A mãe quis dizer que os idosos e enfermos desfrutam de longas horas a sós com Deus, horas para rezar e interceder pelos outros. É um poder misterioso, mas ainda assim é um poder. Assim como seus corpos enfraquecem, seus espíritos são encorajados. À medida que a morte se aproxima, os medos diminuem. Assim como o interesse pelo mundo material.
Esses últimos anos de poda espiritual e física – “velhice” – transformaram Madre Angélica. Ela estava totalmente desapegada das coisas desta vida. Radiante e serena, ela está pronta para ver Deus face a face.
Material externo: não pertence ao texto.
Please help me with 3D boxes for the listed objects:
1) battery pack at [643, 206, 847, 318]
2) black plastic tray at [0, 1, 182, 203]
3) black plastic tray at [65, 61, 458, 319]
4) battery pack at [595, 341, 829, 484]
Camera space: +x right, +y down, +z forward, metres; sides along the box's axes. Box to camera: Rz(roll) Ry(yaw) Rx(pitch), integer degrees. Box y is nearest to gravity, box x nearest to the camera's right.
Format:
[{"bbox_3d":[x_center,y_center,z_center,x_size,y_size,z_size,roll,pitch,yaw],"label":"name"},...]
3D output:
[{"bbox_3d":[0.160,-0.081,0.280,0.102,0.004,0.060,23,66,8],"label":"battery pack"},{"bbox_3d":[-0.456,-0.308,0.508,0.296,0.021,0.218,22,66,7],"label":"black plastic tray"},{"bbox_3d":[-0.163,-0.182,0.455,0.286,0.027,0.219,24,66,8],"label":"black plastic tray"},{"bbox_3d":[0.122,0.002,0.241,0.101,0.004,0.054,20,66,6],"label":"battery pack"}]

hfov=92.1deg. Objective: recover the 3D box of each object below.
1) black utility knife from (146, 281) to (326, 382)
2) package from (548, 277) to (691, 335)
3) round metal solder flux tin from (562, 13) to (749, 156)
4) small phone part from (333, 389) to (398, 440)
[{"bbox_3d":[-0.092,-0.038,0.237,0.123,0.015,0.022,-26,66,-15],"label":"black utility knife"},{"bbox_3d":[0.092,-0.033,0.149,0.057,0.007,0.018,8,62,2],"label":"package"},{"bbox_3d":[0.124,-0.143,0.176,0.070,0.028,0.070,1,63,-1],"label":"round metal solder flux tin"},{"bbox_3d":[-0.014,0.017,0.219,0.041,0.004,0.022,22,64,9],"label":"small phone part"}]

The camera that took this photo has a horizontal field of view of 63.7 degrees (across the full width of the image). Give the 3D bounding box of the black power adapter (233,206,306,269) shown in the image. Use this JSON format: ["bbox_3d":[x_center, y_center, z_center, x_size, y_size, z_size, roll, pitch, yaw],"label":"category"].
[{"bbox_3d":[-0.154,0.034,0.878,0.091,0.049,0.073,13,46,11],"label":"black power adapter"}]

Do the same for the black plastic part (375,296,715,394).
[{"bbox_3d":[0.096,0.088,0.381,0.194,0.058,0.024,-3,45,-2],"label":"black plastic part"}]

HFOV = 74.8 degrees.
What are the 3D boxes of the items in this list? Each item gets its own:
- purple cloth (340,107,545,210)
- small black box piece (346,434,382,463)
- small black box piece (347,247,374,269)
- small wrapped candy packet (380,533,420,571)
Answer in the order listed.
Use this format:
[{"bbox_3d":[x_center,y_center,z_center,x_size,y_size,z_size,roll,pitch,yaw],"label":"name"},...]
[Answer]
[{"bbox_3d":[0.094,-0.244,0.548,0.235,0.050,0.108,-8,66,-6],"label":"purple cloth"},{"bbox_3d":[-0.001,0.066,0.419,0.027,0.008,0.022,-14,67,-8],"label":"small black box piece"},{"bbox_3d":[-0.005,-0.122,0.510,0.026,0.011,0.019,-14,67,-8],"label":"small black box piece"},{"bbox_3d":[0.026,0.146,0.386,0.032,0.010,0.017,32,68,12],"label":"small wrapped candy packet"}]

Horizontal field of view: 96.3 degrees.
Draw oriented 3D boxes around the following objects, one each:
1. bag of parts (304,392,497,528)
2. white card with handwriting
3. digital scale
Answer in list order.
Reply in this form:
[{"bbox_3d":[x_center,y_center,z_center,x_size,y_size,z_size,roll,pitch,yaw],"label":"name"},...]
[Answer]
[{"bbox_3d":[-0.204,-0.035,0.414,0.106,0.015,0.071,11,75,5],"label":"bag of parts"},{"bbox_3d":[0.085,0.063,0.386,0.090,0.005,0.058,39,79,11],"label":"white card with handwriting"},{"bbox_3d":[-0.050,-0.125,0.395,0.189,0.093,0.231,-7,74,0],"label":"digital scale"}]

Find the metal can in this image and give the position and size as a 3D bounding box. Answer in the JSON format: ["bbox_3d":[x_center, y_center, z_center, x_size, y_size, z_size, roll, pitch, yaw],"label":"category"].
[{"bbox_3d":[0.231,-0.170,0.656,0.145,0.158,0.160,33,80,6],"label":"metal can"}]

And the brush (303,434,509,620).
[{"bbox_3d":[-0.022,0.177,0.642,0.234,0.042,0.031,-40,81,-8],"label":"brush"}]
Durante uma de minhas visitas a ela em 2008, tive um vislumbre profundo da intensa experiência pessoal de minha mãe. Por quase meia hora ela abriu a boca, lambendo os lábios como se quisesse dizer alguma coisa. A cada vez, o esforço se resumia a um “Hmmm” baixo. Então ela apertou minha mão e bem devagar, como se não quisesse atrapalhar o que estava por vir, pronunciou com muito cuidado: “No... fim. Ele leva... tudo... tudo. Ausente." Ela sorriu assim que saiu - um sorriso cansado de realização e aceitação. Tantas coisas foram tiradas de mamãe naqueles últimos anos: sua mobilidade, sua voz, sua autoridade, sua liberdade - mas não sua fé e certamente não seus poderes de intercessão.